Harvard B-School professor Noel Maurer sharply disagrees with the view that 2008 South Ossetia war had a substantial negative impact on Russian financial markets: "Russian indices were in decline well before the war started. If anything has happened since, it is that the decline has slowed. This is not consistent with the hypothesis that the markets are punishing Russia for the war."
The Georgian financial markets also suffered negative consequences as Fitch Ratings lowered Georgia's sovereign debt ratings from BB- to B+, commenting that there are increased risks to Georgian sovereign creditworthiness. Standard and Poor's also lowered Georgia's sovereign credit rating.
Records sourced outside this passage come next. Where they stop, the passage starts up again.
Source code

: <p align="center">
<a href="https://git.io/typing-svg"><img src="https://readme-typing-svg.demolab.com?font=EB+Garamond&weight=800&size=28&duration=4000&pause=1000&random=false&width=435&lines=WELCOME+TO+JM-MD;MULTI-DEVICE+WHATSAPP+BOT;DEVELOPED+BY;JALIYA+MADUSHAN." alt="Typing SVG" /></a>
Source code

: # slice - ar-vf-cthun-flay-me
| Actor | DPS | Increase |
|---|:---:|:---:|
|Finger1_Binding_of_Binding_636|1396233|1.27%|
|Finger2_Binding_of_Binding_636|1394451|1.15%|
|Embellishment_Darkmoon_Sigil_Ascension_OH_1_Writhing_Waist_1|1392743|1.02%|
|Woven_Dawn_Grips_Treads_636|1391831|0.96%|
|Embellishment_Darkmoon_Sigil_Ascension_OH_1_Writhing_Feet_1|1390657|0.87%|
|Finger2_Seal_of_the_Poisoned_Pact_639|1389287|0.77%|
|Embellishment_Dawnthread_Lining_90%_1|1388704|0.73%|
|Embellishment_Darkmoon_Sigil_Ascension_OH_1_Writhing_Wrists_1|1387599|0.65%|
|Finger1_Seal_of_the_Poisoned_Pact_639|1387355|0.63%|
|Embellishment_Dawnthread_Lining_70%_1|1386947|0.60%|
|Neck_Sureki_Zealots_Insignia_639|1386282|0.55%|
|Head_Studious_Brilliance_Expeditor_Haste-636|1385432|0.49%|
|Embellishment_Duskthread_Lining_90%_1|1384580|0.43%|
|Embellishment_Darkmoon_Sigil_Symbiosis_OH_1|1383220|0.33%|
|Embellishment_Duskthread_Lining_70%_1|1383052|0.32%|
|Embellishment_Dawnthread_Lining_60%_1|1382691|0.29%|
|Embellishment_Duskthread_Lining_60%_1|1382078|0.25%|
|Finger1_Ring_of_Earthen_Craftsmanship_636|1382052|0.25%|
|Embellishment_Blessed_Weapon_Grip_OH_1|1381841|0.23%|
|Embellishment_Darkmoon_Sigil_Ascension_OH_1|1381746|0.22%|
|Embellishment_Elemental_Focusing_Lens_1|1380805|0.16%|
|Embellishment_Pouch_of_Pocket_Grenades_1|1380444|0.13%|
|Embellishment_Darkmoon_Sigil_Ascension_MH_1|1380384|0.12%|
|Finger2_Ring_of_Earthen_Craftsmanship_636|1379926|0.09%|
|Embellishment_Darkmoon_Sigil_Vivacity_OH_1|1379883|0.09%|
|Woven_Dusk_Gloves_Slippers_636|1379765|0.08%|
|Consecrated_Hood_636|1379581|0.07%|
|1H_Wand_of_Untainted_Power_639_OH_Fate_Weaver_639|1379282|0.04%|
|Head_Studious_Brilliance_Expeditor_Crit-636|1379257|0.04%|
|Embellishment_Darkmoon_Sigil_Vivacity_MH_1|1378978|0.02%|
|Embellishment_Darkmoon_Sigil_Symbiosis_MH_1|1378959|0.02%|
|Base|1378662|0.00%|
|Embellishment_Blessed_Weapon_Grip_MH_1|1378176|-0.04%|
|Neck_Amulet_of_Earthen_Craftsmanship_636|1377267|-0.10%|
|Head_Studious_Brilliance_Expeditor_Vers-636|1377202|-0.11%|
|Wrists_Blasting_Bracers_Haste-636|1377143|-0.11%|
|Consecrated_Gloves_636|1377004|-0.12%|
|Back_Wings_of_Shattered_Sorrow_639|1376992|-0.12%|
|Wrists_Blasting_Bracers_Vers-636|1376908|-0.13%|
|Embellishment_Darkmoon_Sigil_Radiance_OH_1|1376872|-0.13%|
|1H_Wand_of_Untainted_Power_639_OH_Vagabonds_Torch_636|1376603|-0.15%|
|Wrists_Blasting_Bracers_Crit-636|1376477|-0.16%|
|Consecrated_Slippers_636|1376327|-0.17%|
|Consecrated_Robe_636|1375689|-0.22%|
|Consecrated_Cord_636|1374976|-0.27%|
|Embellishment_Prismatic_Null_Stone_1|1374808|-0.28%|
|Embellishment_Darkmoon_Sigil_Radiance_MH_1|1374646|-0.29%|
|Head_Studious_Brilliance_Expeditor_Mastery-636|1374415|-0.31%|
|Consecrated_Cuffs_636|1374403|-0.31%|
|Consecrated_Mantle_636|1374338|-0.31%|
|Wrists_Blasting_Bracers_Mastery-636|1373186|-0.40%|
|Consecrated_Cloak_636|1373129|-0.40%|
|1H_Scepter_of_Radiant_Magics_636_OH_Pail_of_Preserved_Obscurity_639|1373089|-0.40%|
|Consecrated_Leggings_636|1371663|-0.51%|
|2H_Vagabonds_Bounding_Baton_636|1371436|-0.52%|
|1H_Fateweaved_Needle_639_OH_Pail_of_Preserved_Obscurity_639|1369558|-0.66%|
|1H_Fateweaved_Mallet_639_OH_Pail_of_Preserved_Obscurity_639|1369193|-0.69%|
While Georgia has no significant oil or gas reserves on its own, it is an important transit route that supplies the West, and journalists expressed fear that the war may damage the Baku–Tbilisi–Ceyhan pipeline (BTC pipeline), 30% of which is owned by BP. The BTC pipeline was shut down before the conflict because of the blast in Turkey on August 6, 2008, that was threatened and then claimed by the PKK and the war created further problems for the operating company Botas International Ltd. Georgia claims Russia is targeting the pipeline. On August 8, 2008, Russian air forces devastated the port of Poti, which the Georgian government calls "a key port for the transportation of energy sources," close to the Baku-Supsa pipeline and the Supsa oil terminal. On August 12, 2008, BP, an operator of the main pipelines through Georgia, closed the BTC pipeline, the Baku-Supsa Pipeline and the South Caucasus Pipeline for the safety reasons. Gas supplies through the South Caucasus Pipeline were resumed on August 14, 2008.